> **WORK ORDER**
Skip the images; return every entry exactly.

+ + + + +

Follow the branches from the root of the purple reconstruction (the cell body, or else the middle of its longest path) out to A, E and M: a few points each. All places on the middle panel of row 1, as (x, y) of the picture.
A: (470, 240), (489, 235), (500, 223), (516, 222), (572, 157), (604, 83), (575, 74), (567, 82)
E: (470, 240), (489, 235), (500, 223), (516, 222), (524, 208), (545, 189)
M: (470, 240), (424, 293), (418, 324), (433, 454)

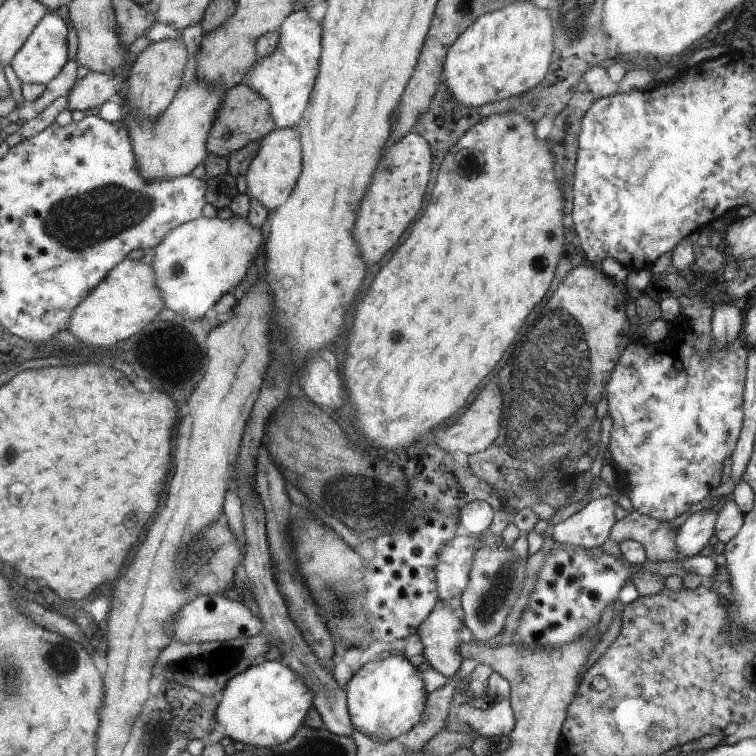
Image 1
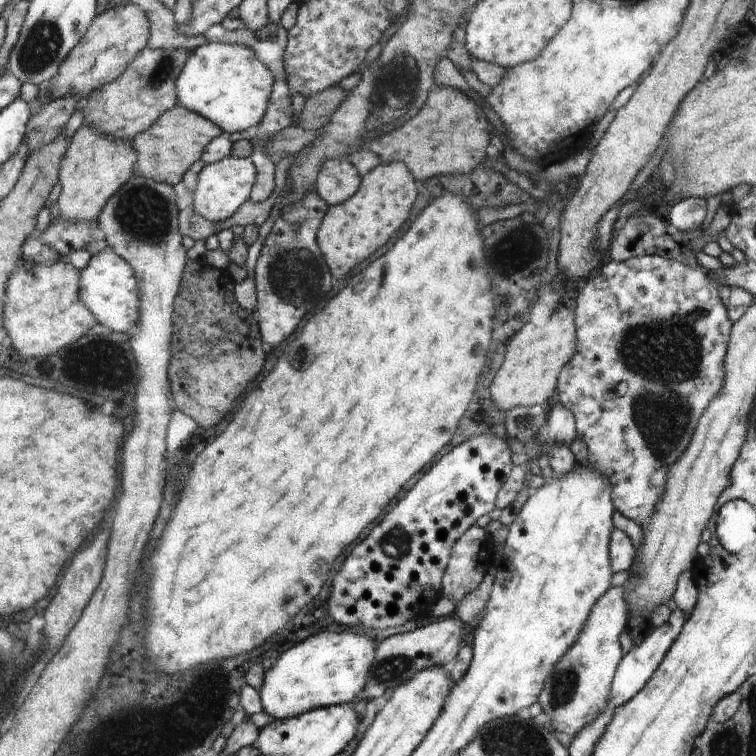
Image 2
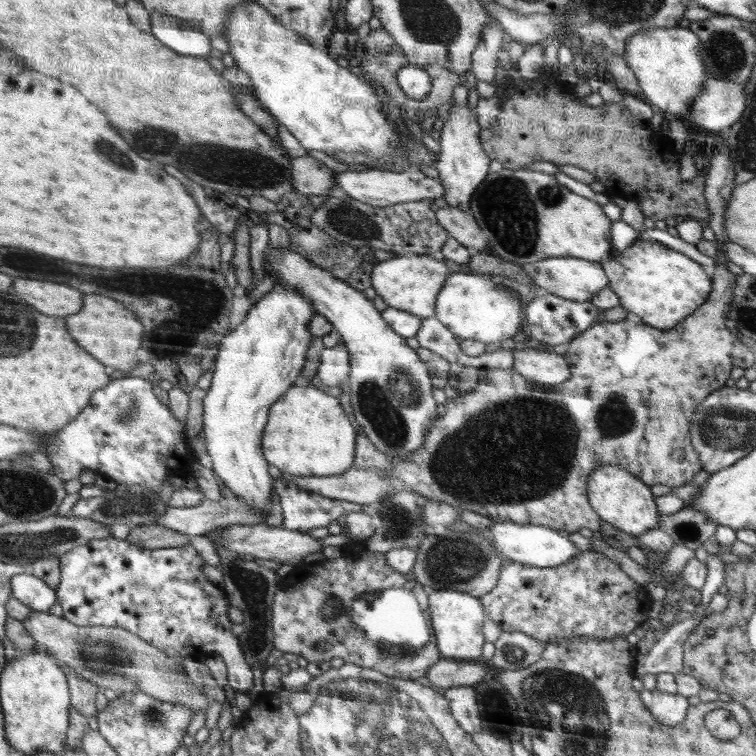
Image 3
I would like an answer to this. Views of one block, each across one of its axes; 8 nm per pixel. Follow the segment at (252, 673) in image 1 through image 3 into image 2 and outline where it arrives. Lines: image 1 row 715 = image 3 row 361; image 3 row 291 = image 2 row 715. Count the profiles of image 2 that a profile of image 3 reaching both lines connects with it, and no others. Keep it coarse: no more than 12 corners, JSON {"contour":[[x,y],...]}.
{"contour":[[319,632],[265,671],[274,720],[351,704],[378,642]]}

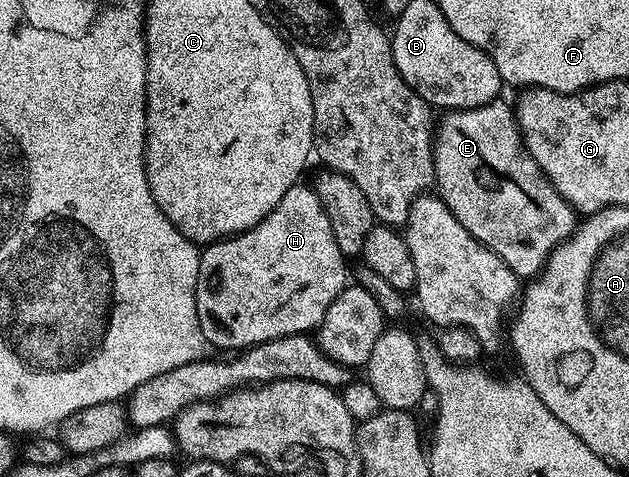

+ + + + +

> **EXERCISE OUTPUT**
Follow the branches from the root of the purple reconstruction (the cell body, or else the middle of its longest path) out to A, E and M: a few points each. All places on the middle panel of row 1, as (x, y) of the picture.
A: (470, 240), (489, 235), (500, 223), (516, 222), (572, 157), (604, 83), (575, 74), (567, 82)
E: (470, 240), (489, 235), (500, 223), (516, 222), (524, 208), (545, 189)
M: (470, 240), (424, 293), (418, 324), (433, 454)

Image 1
Image 2
Image 3
I would like an answer to this. Views of one block, each across one of its axes; 8 nm per pixel. Follow the segment at (252, 673) in image 1 through image 3 into image 2 and outline where it arrives. Lines: image 1 row 715 = image 3 row 361; image 3 row 291 = image 2 row 715. Count the profiles of image 2 that a profile of image 3 reaching both lines connects with it, and no others. Keep it coarse: no more than 12 corners, JSON {"contour":[[x,y],...]}.
{"contour":[[319,632],[265,671],[274,720],[351,704],[378,642]]}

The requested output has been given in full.